A major driver that seems to be impacting the degree in ramp up of prices is the lower supply of property available in the market. So good demand + lower supply = higher increases in price.  In San Mateo county and Santa Clara county, the heart of Silicon Valley, there is very little land to build new houses/condos. Land is extremely expensive which includes land that currently has an old house on it (“tear down”). New construction appears to be increasing in select pockets, but again, there is limited supply of available land. However, for several years, new construction virtually stopped so there was no new pipeline of new properties in up until recently.

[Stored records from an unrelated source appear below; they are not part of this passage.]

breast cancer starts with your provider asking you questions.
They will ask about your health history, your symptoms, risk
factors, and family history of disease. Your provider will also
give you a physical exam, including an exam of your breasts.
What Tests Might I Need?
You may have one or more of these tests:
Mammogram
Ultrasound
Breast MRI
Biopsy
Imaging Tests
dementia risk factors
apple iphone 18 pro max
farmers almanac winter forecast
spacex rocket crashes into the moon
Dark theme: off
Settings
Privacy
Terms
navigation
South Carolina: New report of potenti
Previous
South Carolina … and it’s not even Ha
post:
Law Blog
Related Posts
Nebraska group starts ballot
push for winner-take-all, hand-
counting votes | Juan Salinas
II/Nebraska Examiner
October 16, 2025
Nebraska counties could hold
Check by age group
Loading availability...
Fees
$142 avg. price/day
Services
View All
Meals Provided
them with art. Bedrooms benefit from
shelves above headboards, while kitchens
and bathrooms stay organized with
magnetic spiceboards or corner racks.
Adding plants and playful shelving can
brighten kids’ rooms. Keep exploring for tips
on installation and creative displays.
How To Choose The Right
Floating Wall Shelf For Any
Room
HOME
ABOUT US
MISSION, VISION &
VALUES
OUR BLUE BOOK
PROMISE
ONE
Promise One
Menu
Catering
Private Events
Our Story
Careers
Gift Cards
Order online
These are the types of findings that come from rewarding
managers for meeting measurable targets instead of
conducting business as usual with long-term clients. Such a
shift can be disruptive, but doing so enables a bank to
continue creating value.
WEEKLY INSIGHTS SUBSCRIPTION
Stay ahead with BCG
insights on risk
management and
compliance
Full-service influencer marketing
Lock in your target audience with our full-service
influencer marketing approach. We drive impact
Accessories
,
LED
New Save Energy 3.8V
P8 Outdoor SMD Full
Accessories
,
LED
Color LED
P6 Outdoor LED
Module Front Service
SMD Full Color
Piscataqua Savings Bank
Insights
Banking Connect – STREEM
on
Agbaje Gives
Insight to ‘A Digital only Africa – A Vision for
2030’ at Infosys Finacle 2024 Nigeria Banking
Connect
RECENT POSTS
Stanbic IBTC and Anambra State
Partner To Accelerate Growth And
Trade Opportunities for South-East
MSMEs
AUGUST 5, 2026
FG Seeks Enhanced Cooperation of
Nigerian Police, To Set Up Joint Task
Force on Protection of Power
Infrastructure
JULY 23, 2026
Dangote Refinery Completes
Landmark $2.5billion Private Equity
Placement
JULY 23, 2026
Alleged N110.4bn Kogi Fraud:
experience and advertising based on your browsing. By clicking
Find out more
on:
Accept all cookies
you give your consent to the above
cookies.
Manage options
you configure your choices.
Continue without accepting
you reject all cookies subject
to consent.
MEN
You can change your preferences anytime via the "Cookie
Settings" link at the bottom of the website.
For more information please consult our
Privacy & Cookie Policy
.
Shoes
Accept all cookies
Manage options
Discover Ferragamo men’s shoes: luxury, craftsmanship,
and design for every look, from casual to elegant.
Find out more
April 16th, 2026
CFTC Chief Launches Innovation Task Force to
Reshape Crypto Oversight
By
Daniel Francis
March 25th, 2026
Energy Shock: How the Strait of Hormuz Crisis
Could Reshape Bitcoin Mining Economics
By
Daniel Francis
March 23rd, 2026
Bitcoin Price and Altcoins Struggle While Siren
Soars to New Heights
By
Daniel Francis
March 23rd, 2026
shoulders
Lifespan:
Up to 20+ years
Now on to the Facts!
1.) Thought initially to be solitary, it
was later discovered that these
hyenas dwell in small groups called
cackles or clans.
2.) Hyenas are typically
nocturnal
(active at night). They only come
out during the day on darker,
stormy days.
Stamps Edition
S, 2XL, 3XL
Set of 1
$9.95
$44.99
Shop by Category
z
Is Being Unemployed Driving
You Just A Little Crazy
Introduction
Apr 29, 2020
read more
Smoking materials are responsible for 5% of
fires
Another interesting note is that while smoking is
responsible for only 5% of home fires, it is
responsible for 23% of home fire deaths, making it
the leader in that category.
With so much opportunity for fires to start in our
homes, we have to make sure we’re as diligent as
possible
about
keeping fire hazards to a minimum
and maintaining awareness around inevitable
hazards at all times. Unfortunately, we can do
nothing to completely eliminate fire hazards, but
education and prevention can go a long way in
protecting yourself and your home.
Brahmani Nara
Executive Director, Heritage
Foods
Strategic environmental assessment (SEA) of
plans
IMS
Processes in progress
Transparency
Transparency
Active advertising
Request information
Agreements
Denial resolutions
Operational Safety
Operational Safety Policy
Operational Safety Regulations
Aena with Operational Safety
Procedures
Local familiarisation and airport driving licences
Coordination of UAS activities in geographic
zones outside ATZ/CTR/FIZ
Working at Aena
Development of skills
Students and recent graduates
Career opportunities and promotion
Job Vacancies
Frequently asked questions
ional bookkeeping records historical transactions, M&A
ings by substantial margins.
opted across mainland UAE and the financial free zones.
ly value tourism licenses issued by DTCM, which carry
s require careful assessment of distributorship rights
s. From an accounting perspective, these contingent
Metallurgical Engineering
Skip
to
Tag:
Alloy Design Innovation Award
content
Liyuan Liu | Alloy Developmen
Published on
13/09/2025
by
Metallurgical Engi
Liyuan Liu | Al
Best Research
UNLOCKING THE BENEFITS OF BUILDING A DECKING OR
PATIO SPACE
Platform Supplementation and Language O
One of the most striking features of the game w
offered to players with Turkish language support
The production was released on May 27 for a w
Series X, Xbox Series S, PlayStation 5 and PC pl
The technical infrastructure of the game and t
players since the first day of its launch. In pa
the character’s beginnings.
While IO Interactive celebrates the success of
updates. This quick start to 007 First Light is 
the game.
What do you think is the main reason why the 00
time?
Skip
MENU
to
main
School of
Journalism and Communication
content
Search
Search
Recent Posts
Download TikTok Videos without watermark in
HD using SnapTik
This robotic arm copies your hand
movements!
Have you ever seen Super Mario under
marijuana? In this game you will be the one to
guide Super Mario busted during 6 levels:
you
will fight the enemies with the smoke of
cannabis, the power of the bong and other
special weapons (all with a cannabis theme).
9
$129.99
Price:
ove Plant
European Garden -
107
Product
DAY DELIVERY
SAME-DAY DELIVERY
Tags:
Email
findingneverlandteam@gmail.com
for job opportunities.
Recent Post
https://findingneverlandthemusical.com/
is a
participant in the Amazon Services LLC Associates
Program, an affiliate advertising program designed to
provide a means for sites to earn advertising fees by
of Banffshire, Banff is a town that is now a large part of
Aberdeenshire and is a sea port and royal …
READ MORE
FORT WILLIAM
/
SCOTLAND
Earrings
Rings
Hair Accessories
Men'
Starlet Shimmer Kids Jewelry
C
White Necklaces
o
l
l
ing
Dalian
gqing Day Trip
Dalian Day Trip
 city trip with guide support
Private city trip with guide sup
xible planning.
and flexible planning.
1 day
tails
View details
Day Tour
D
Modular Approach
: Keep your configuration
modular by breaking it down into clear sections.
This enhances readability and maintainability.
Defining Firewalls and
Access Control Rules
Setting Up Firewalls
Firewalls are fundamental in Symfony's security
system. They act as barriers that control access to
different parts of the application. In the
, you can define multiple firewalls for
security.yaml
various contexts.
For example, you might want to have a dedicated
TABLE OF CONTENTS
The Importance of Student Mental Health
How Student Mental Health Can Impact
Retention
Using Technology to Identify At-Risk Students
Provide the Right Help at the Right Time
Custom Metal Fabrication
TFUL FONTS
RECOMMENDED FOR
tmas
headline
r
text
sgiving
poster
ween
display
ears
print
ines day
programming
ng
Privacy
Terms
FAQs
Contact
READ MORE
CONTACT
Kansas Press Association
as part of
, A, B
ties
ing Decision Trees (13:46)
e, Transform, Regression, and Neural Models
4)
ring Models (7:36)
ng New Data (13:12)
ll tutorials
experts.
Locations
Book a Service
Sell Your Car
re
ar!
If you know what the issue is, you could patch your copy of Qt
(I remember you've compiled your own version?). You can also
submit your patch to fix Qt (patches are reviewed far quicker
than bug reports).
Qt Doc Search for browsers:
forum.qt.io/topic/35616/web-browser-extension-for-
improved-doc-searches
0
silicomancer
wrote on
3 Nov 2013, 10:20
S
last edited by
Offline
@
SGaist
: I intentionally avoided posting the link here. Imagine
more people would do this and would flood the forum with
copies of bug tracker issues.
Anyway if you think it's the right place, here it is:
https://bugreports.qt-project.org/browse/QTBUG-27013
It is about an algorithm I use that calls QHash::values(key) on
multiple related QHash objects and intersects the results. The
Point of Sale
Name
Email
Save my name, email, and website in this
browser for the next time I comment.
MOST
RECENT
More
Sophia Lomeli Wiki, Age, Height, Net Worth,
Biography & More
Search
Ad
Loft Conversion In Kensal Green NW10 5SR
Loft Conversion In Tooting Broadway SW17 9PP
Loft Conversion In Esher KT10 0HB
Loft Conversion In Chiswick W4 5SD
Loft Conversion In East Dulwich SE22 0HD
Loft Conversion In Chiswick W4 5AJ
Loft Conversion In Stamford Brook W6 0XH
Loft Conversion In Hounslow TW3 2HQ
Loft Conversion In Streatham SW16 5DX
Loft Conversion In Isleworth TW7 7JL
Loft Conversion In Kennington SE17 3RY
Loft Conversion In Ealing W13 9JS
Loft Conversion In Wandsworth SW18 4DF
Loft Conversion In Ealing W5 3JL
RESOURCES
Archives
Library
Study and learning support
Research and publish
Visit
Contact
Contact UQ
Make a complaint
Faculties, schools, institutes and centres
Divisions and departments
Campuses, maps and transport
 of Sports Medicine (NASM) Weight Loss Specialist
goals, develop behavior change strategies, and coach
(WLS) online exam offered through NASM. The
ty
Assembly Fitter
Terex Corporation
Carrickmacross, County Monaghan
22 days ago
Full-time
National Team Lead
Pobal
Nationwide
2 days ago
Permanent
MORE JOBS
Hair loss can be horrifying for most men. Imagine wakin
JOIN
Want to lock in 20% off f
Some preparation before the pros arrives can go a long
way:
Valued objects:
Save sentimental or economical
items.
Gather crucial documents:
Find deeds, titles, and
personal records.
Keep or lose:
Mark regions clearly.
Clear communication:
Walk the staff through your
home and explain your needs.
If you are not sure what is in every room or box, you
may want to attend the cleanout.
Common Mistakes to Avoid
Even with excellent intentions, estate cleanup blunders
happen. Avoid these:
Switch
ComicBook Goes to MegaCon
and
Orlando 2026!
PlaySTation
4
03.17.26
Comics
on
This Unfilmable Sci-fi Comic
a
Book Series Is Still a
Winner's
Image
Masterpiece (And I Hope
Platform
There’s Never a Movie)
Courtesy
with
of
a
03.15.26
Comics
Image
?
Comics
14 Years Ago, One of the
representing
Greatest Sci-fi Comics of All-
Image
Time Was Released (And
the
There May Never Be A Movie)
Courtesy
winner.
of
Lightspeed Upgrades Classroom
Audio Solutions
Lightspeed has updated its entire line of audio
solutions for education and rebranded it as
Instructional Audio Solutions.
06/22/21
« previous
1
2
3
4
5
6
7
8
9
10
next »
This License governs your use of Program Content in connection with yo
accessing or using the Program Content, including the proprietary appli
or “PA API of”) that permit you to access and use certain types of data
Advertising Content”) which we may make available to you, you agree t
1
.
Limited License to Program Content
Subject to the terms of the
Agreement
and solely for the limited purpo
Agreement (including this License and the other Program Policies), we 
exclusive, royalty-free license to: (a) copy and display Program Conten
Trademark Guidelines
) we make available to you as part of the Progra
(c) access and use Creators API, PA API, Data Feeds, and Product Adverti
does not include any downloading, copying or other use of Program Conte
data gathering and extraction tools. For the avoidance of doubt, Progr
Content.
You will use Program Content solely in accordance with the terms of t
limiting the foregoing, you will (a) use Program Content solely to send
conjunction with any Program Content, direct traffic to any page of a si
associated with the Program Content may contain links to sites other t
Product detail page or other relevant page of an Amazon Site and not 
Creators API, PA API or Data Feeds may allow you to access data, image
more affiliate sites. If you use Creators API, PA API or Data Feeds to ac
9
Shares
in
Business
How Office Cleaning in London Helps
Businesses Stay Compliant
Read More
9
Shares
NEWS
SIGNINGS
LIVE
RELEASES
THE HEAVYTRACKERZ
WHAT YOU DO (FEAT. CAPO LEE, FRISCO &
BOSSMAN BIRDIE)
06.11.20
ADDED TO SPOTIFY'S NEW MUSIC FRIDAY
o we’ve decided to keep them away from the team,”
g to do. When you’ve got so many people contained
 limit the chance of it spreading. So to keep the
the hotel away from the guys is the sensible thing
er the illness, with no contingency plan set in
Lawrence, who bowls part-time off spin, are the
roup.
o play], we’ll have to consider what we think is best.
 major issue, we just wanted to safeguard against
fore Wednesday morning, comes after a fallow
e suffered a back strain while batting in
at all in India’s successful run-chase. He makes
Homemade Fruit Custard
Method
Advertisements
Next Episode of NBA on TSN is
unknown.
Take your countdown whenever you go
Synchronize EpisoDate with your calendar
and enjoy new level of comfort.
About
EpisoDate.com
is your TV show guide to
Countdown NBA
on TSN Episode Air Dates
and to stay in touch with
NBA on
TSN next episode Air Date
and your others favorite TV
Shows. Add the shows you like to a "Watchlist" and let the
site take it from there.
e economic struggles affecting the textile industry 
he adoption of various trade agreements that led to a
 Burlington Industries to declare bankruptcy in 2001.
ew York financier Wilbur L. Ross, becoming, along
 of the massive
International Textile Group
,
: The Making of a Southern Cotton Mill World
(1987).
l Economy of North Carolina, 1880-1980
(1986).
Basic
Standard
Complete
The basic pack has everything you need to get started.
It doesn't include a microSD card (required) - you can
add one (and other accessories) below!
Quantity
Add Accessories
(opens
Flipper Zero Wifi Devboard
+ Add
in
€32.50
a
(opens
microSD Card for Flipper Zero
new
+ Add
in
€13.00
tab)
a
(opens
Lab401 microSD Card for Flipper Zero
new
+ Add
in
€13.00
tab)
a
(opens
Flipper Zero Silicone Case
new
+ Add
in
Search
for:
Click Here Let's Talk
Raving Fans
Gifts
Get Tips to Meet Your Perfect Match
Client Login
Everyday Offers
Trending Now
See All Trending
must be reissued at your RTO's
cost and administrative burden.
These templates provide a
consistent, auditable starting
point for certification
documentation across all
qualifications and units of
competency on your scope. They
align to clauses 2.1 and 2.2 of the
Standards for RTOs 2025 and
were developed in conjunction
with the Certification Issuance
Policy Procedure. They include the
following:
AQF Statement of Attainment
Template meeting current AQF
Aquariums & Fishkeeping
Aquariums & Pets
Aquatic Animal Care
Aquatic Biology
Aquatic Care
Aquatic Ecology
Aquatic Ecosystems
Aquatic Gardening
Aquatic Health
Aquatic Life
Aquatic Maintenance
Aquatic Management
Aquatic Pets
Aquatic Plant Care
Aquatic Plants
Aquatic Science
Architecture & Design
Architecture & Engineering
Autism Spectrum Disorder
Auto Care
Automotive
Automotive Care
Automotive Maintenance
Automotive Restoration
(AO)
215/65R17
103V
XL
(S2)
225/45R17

Additionally, supply of homes relies of existing owners selling their current house. Certainly, there are sellers, but it’s clear that buyers outnumber sellers. I have my hypothesis on why sellers have been more hesitant to sell, but I’ll save that for another post.

Open Questions:

In the meantime, what does this mean for current buyers looking to participate in the real estate market? What is your prediction on future demand for property? When do you think the supply side issues will loosen? And how might the recent uptick in interest rates affect supply and demand?